Introduction: The temporomandibular joint (TMJ) is one of the most complex joints. Its morphology varies between individuals, and even between the left and right sides. Several studies have found a significant relation between certain occlusal features and joint morphology. Cone-beam computed tomography (CBCT) imaging is currently the most widely adopted modality for the examination of the TMJ.
Objective: This study aimed to compare the joint space in a Lebanese cohort with different Angle classification using CBCT.
Methodology: We retrospectively analyzed CBCT images performed at the Saint Joseph University of Beirut in Lebanon, over a period of 1 year, between 2021 and 2022. Four clearance values were selected, representing the minimum distance between the temporal bone and the mandibular condyle that defines the joint space: 0.5 mm, 1 mm, 1.5 mm, and 2 mm. For each value chosen, we looked for the presence or not of a visible surface.
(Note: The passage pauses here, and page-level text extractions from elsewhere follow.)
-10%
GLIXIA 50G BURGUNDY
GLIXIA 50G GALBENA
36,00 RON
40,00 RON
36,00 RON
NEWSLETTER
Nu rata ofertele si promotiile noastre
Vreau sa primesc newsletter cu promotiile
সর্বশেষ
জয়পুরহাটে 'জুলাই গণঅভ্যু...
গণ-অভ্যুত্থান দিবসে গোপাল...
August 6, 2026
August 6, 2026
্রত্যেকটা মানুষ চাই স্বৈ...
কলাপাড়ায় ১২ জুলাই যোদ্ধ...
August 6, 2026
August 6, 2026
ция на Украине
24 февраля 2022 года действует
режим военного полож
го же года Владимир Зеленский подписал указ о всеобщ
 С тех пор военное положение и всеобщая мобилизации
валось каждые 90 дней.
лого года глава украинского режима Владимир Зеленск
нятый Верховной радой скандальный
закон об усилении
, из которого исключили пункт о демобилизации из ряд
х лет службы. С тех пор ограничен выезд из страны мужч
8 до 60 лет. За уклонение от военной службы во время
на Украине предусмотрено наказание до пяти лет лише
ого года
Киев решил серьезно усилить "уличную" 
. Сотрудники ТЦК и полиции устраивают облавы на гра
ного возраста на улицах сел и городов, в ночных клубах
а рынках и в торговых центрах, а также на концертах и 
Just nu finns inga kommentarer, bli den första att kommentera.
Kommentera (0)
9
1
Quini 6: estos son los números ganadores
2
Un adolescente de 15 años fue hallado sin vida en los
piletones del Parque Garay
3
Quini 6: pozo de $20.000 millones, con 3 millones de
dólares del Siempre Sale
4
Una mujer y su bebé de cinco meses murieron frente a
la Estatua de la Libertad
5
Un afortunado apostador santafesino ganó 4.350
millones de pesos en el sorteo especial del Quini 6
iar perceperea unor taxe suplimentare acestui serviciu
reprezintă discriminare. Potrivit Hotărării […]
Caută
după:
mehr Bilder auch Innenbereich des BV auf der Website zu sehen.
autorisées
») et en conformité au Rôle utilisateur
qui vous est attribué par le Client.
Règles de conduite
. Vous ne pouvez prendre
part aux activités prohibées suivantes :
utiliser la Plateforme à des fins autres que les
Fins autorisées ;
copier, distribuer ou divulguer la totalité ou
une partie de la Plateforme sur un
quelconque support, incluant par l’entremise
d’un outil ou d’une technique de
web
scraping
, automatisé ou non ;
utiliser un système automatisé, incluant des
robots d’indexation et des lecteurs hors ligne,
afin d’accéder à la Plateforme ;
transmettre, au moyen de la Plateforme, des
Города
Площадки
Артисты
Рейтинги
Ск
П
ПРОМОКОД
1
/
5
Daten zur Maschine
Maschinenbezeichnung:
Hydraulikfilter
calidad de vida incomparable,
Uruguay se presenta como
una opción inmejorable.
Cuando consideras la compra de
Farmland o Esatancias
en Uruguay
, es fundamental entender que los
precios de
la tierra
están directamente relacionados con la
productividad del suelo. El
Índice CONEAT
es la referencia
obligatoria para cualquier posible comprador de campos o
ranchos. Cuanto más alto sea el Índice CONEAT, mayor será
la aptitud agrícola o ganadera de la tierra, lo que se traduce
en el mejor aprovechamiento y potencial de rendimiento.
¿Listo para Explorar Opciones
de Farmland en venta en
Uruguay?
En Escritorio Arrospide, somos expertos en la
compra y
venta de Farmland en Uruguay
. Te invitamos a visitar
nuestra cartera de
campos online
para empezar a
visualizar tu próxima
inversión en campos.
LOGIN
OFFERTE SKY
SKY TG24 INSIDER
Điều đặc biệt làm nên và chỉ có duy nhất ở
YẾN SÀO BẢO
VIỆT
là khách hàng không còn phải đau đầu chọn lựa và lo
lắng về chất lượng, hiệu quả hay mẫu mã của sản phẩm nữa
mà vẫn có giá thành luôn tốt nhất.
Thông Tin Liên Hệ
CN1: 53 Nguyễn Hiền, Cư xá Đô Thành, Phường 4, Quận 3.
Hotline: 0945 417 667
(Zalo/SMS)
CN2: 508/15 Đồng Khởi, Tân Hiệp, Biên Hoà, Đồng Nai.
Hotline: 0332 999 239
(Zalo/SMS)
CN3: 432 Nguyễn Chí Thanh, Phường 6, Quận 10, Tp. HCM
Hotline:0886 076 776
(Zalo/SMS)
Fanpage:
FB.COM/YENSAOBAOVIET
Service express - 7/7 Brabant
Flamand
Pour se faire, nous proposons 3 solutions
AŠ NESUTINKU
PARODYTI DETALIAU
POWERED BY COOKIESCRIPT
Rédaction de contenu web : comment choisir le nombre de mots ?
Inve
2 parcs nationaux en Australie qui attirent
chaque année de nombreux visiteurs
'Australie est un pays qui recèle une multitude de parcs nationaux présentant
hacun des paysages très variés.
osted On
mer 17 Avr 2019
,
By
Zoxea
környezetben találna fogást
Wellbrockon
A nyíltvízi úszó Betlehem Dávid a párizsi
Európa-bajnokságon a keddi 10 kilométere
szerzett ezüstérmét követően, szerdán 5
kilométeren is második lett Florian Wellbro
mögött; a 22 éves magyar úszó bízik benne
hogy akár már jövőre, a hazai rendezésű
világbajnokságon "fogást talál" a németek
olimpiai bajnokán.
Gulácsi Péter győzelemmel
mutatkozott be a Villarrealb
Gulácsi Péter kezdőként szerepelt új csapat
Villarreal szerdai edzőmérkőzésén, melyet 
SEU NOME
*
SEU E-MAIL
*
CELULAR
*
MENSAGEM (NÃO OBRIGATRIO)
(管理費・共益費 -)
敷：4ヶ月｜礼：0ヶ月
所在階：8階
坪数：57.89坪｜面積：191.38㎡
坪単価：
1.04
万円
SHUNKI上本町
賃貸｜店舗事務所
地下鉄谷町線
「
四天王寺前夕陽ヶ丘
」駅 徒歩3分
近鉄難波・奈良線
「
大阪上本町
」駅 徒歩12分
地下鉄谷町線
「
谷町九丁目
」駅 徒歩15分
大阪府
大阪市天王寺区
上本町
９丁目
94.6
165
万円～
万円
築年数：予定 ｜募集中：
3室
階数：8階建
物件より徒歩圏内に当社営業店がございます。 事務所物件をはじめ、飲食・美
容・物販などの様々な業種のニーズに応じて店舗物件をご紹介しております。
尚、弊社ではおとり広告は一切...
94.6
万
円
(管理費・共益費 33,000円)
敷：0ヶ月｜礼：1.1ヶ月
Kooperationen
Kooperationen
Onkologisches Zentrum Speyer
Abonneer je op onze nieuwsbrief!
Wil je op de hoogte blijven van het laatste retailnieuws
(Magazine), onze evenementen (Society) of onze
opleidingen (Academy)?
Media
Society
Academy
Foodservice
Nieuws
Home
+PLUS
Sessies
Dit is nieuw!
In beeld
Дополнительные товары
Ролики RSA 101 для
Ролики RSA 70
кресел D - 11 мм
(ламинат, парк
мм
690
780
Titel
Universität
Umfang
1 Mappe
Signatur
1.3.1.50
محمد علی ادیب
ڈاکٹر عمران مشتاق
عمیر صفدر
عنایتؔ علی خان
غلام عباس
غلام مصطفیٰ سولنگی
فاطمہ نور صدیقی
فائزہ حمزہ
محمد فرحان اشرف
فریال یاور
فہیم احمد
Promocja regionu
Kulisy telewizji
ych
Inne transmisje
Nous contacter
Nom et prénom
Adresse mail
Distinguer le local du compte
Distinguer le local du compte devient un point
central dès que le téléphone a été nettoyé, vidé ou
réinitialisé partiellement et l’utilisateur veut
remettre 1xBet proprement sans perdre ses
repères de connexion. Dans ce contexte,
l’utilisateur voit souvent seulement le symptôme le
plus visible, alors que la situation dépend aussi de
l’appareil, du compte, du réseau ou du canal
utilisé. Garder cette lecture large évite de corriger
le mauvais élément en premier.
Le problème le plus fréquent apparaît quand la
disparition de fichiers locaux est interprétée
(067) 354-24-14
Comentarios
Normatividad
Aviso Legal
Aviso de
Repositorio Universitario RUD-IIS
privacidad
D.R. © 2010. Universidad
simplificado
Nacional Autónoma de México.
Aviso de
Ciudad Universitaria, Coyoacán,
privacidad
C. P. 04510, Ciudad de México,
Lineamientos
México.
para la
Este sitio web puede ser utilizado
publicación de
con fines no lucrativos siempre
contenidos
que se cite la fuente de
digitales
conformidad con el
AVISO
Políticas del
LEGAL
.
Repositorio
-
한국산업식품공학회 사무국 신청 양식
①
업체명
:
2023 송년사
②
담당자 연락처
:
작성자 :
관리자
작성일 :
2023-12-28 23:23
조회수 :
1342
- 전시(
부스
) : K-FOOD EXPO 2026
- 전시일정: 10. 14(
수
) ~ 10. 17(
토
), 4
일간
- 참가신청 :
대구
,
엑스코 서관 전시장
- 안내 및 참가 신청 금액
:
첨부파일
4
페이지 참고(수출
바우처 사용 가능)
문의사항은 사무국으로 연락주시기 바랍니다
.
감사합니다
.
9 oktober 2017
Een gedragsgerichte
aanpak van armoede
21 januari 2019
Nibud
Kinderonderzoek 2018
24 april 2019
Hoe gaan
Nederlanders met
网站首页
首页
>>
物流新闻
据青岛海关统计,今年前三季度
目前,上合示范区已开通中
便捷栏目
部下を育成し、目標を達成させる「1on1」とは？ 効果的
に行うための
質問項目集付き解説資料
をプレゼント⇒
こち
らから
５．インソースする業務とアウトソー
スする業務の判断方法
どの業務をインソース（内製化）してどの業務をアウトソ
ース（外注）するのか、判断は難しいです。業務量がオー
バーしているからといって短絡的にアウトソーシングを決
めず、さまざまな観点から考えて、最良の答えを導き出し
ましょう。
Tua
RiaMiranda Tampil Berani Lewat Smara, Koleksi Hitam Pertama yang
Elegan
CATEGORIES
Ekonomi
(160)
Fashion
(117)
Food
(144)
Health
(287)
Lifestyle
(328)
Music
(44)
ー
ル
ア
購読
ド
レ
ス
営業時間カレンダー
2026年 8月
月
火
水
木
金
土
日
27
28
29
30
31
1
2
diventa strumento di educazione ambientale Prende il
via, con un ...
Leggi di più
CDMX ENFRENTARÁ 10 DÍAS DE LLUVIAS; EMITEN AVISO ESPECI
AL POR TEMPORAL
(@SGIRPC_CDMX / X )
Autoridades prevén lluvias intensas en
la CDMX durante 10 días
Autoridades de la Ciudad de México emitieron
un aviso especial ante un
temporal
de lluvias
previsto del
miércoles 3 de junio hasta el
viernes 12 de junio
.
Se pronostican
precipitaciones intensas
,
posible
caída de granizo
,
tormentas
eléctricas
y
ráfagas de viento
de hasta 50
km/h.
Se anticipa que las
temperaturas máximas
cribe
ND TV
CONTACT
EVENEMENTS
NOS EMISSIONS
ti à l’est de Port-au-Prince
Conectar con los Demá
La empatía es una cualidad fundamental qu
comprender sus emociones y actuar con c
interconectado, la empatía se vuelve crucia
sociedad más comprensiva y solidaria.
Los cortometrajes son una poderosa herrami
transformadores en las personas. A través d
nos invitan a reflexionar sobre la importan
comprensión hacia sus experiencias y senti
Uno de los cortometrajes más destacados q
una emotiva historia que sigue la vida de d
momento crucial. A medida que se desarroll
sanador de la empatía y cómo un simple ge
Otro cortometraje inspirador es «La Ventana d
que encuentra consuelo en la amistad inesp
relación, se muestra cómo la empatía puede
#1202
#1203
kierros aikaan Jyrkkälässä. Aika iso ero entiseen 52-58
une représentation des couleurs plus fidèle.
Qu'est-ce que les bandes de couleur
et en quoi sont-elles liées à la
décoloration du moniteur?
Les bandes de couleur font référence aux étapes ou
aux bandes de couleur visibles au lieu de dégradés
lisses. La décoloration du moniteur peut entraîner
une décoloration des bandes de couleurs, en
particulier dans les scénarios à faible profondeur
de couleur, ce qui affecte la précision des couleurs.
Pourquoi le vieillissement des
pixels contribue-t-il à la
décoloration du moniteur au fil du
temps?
This surface corresponds to the area of the condyle with a distance from the condyle to the temporal bone less than or equal to the chosen value.
Results: Twenty-nine patients aged between 12 and 60 years old were included; 12 (41%) were males and 17 (59%) females. We classified 48 CBCT images (23 on the right side and 25 on the left side) into three groups according to Angle’s classification: class I (n=14), class II (n=29), and class III (n=5). For a distance of [0-1.5 mm] corresponded a surface of 0 mm2. For the interval between [1.5-2 mm] corresponded a surface of 18,8 mm2 for class I subjects, 16,6 mm2 for class II, and 30,5 mm2 for class III. The results showed no statistically significant differences between the articular spaces and the different types of occlusion.
Conclusion: The three-dimensional evaluation of the condylar position by CBCT showed that there are no significant differences between the joint spaces and the different types of occlusion according to Angle’s classification.